種(たね)には、なぜ外国産(がいこくさん)のものが多いのですか。
こたえ(中略)
 温室(おんしつ)などで雨を避(さ)けて種を生産したり、人を雇(やと)って手伝ってもらったりすれば日本でも品質の高い種を多く生産できますが、お金がかかるため外国で種を生産してもらうようになったのです。』

 う~ん・・・素晴らしい。安全保障を無視し、「カネ、カネ、カネ」の方を重要視し、政策を推進する日本政府としては模範解答でしょう。


 「いざというとき」という発想が全く入っていない。しかも、単に政府がカネを出し、温室で作れば済む話なのですが、何しろ緊縮。「タネなんぞに、カネを出せるか」というわけですね。
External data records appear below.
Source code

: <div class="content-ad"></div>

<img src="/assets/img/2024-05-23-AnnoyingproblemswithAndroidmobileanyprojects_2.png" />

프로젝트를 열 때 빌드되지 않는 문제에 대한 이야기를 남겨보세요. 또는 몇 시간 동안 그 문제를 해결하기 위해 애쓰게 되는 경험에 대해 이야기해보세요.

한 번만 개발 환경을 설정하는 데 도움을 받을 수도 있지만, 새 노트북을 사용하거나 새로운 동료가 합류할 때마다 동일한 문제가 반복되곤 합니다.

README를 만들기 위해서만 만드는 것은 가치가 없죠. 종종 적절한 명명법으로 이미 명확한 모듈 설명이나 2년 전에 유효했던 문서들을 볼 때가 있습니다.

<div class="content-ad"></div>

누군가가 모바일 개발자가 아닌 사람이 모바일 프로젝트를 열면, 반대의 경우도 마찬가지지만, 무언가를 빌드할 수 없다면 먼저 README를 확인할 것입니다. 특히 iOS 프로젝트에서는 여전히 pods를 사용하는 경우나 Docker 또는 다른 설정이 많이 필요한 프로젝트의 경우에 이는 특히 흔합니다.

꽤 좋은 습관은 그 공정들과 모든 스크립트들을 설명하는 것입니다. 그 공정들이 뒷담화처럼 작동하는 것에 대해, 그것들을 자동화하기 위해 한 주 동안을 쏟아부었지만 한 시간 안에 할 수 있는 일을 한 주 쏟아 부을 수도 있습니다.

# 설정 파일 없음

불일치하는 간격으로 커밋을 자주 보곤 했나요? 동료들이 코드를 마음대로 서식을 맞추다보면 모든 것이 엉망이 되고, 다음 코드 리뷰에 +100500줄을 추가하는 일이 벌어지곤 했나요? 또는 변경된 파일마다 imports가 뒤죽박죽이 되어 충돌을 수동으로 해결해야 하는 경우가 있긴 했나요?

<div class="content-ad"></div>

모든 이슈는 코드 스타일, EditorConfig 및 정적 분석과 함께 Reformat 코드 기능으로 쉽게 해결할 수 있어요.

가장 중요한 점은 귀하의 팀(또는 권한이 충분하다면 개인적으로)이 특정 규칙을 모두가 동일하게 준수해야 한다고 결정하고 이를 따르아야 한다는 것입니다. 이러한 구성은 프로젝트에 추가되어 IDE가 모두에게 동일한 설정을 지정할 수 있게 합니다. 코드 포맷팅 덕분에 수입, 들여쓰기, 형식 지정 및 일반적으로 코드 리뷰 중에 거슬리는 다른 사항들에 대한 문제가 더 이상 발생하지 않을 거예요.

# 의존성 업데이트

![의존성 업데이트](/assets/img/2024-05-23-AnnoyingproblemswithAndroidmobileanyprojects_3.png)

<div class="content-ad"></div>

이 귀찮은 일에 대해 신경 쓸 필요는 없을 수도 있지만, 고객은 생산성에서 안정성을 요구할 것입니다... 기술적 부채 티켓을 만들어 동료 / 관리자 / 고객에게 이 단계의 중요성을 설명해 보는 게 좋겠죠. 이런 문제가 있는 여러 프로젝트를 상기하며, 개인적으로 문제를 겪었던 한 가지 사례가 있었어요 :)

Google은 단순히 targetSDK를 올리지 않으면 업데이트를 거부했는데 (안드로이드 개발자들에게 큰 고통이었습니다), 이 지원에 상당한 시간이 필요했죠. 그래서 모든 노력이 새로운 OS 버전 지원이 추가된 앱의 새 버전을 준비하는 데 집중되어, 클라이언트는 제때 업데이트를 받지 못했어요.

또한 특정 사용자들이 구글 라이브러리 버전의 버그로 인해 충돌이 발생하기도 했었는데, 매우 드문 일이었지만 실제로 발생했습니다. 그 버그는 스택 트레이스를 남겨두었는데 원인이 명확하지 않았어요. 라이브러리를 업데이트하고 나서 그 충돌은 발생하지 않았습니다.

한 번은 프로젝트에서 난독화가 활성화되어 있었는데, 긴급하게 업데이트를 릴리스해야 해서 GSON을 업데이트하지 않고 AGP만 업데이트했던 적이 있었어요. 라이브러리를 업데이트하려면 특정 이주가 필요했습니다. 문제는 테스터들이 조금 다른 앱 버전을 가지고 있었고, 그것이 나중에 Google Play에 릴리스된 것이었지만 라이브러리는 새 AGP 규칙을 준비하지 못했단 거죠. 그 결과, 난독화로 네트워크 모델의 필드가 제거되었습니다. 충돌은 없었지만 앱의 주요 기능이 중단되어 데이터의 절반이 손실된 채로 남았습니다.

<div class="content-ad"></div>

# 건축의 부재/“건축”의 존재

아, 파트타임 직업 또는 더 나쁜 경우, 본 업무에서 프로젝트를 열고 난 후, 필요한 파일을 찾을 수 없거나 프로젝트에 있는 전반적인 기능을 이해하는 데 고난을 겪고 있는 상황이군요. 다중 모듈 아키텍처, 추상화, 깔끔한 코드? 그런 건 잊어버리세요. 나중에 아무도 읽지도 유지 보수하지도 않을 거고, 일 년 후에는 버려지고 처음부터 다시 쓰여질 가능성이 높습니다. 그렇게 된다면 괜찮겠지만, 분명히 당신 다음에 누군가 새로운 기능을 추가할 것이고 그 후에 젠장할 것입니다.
 鈴木先生も書かれていますが、FAO(国連食糧農業機関)によると、コロナ禍が始まった2020年3月から6月の時点で、食料の輸出規制を実施した国は19カ国にのぼりました。そこに、ロシア・ウクライナ戦争勃発。
 現在、農業生産に欠かせない「肥料」がとんでもない状況になっています。

肥料価格高騰 農繁期の農家に危機感
 農業に欠かすことのできない肥料の価格が高騰している。急激な円安や中国の輸出制限による原材料の高騰を受け、全国農業協同組合連合会(JA全農)は6月以降に販売する肥料の大幅な値上げを発表。農繁期を迎えている兵庫県美方郡の農家は経営への打撃を懸念し、補助金など行政による支援を求めている。
 JA全農によると、肥料の主な原料となるリン酸の価格を2020年1月の水準と比べた場合、22年3月は4・3倍と急騰。このほか尿素は3・8倍、塩化カリウムは2・6倍に上昇した。この影響で6月以降は肥料の販売価格を最大94%値上げ。今後も肥料価格のさらなる値上げを想定しているという。(後略)』

 日本の肥料の原料は、ほぼ100%輸入。さらには、ロシア産依存が高かったため、こうなるに決まっています。
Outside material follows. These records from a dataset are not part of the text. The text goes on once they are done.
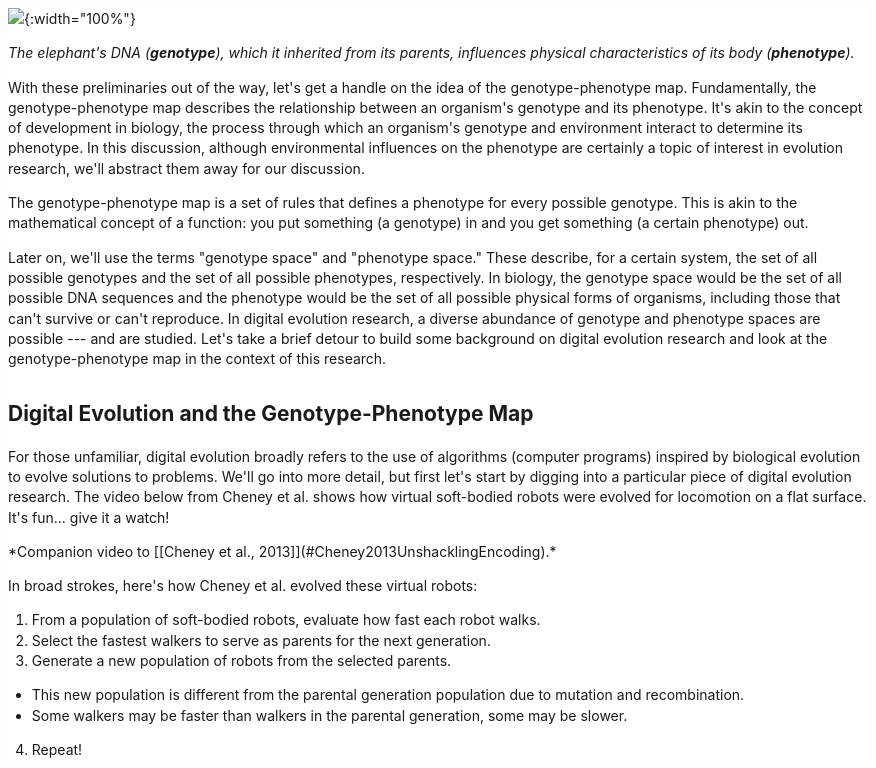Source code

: ![](https://osf.io/mpcns/download){:width="100%"}

*The elephant's DNA (**genotype**), which it inherited from its parents, influences physical characteristics of its body (**phenotype**).*

With these preliminaries out of the way, let's get a handle on the idea of the genotype-phenotype map.
Fundamentally, the genotype-phenotype map describes the relationship between an organism's genotype and its phenotype.
It's akin to the concept of development in biology, the process through which an organism's genotype and environment interact to determine its phenotype.
In this discussion, although environmental influences on the phenotype are certainly a topic of interest in evolution research, we'll abstract them away for our discussion.

The genotype-phenotype map is a set of rules that defines a phenotype for every possible genotype.
This is akin to the mathematical concept of a function: you put something (a genotype) in and you get something (a certain phenotype) out.

Later on, we'll use the terms "genotype space" and "phenotype space."
These describe, for a certain system, the set of all possible genotypes and the set of all possible phenotypes, respectively.
In biology, the genotype space would be the set of all possible DNA sequences and the phenotype would be the set of all possible physical forms of organisms, including those that can't survive or can't reproduce.
In digital evolution research, a diverse abundance of genotype and phenotype spaces are possible --- and are studied.
Let's take a brief detour to build some background on digital evolution research and look at the genotype-phenotype map in the context of this research.

## Digital Evolution and the Genotype-Phenotype Map

For those unfamiliar, digital evolution broadly refers to the use of algorithms (computer programs) inspired by biological evolution to evolve solutions to problems.
We'll go into more detail, but first let's start by digging into a particular piece of digital evolution research.
The video below from Cheney et al. shows how virtual soft-bodied robots were evolved for locomotion on a flat surface.
It's fun... give it a watch!

<iframe width="560" height="315" src="https://www.youtube.com/embed/z9ptOeByLA4" frameborder="0" allow="autoplay; encrypted-media" allowfullscreen>
</iframe>
*Companion video to [[Cheney et al., 2013]](#Cheney2013UnshacklingEncoding).*

In broad strokes, here's how Cheney et al. evolved these virtual robots:

1. From a population of soft-bodied robots, evaluate how fast each robot walks.
2. Select the fastest walkers to serve as parents for the next generation.
3. Generate a new population of robots from the selected parents.
  * This new population is different from the parental generation population due to mutation and recombination.
  * Some walkers may be faster than walkers in the parental generation, some may be slower.
4. Repeat!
 コメの価格が低迷していることも相まって、今回の戦争による肥料価格高騰は、確実に離農を増やします。またもや、食料自給率は下がる。


 怖いのは、すでに日本は「食料危機」の段階に入っているにも関わらず、政治家に危機感が見られない点です。何しろ、先日、自民党が成立させた経済安全保障法には、対象分野に「食料」が入っていないのです。


 もっとも、これから始まる(というか、始まった)食料危機は、特に低所得者層の生活を直撃し、「国の助け」を求める政治的な声は否応なしに高まるでしょう。当然、農家も悲鳴を上げます。
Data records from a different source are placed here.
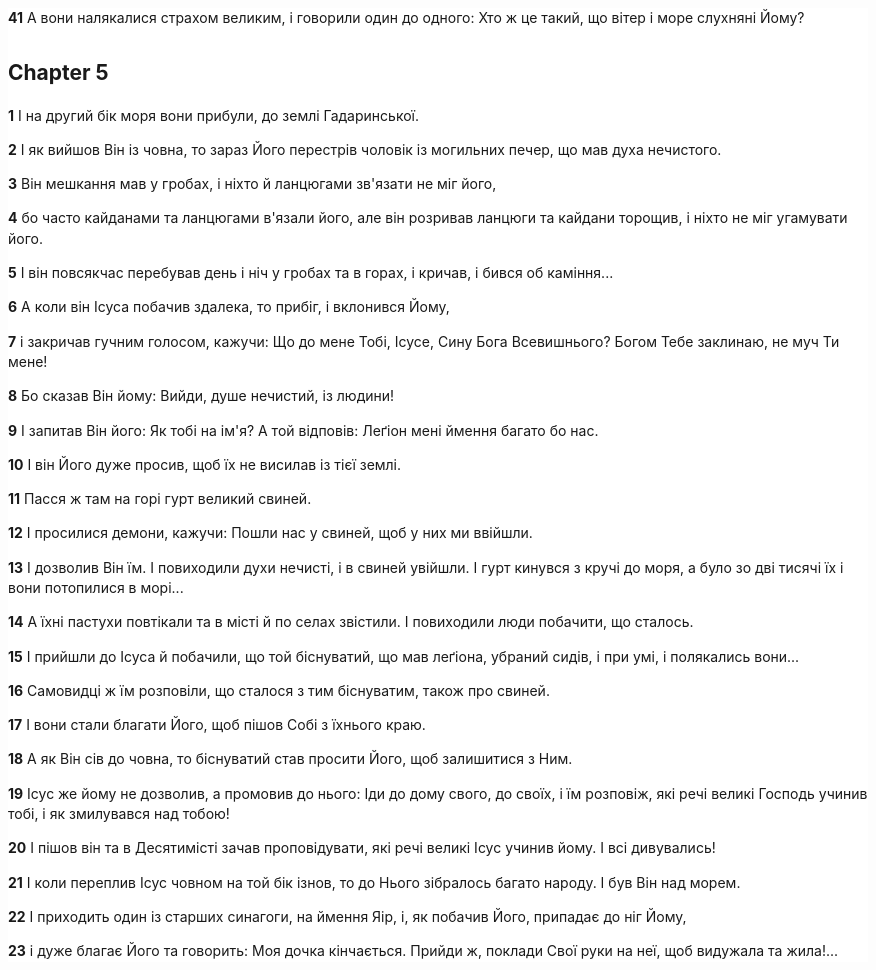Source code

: **41** А вони налякалися страхом великим, і говорили один до одного: Хто ж це такий, що вітер і море слухняні Йому?

## Chapter 5

**1** І на другий бік моря вони прибули, до землі Гадаринської.

**2** І як вийшов Він із човна, то зараз Його перестрів чоловік із могильних печер, що мав духа нечистого.

**3** Він мешкання мав у гробах, і ніхто й ланцюгами зв'язати не міг його,

**4** бо часто кайданами та ланцюгами в'язали його, але він розривав ланцюги та кайдани торощив, і ніхто не міг угамувати його.

**5** І він повсякчас перебував день і ніч у гробах та в горах, і кричав, і бився об каміння...

**6** А коли він Ісуса побачив здалека, то прибіг, і вклонився Йому,

**7** і закричав гучним голосом, кажучи: Що до мене Тобі, Ісусе, Сину Бога Всевишнього? Богом Тебе заклинаю, не муч Ти мене!

**8** Бо сказав Він йому: Вийди, душе нечистий, із людини!

**9** І запитав Він його: Як тобі на ім'я? А той відповів: Леґіон мені ймення багато бо нас.

**10** І він Його дуже просив, щоб їх не висилав із тієї землі.

**11** Пасся ж там на горі гурт великий свиней.

**12** І просилися демони, кажучи: Пошли нас у свиней, щоб у них ми ввійшли.

**13** І дозволив Він їм. І повиходили духи нечисті, і в свиней увійшли. І гурт кинувся з кручі до моря, а було зо дві тисячі їх і вони потопилися в морі...

**14** А їхні пастухи повтікали та в місті й по селах звістили. І повиходили люди побачити, що сталось.

**15** І прийшли до Ісуса й побачили, що той біснуватий, що мав леґіона, убраний сидів, і при умі, і полякались вони...

**16** Самовидці ж їм розповіли, що сталося з тим біснуватим, також про свиней.

**17** І вони стали благати Його, щоб пішов Собі з їхнього краю.

**18** А як Він сів до човна, то біснуватий став просити Його, щоб залишитися з Ним.

**19** Ісус же йому не дозволив, а промовив до нього: Іди до дому свого, до своїх, і їм розповіж, які речі великі Господь учинив тобі, і як змилувався над тобою!

**20** І пішов він та в Десятимісті зачав проповідувати, які речі великі Ісус учинив йому. І всі дивувались!

**21** І коли переплив Ісус човном на той бік ізнов, то до Нього зібралось багато народу. І був Він над морем.

**22** І приходить один із старших синагоги, на ймення Яір, і, як побачив Його, припадає до ніг Йому,

**23** і дуже благає Його та говорить: Моя дочка кінчається. Прийди ж, поклади Свої руки на неї, щоб видужала та жила!...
 食料危機に対応する議論が始まった際に、「本質的な問題」について理解が進むと良いのですが。食料に限らず、「3層」という大切な分野について、むやみやたらと民営化、自由化、規制緩和、自由貿易を進めた結果、現在の危機が引き起こされている。


 今後の日本は、安全保障を確立するために「政府の規制を強化しなければならない」という当たり前の事実を国民が共有しなければならないのです。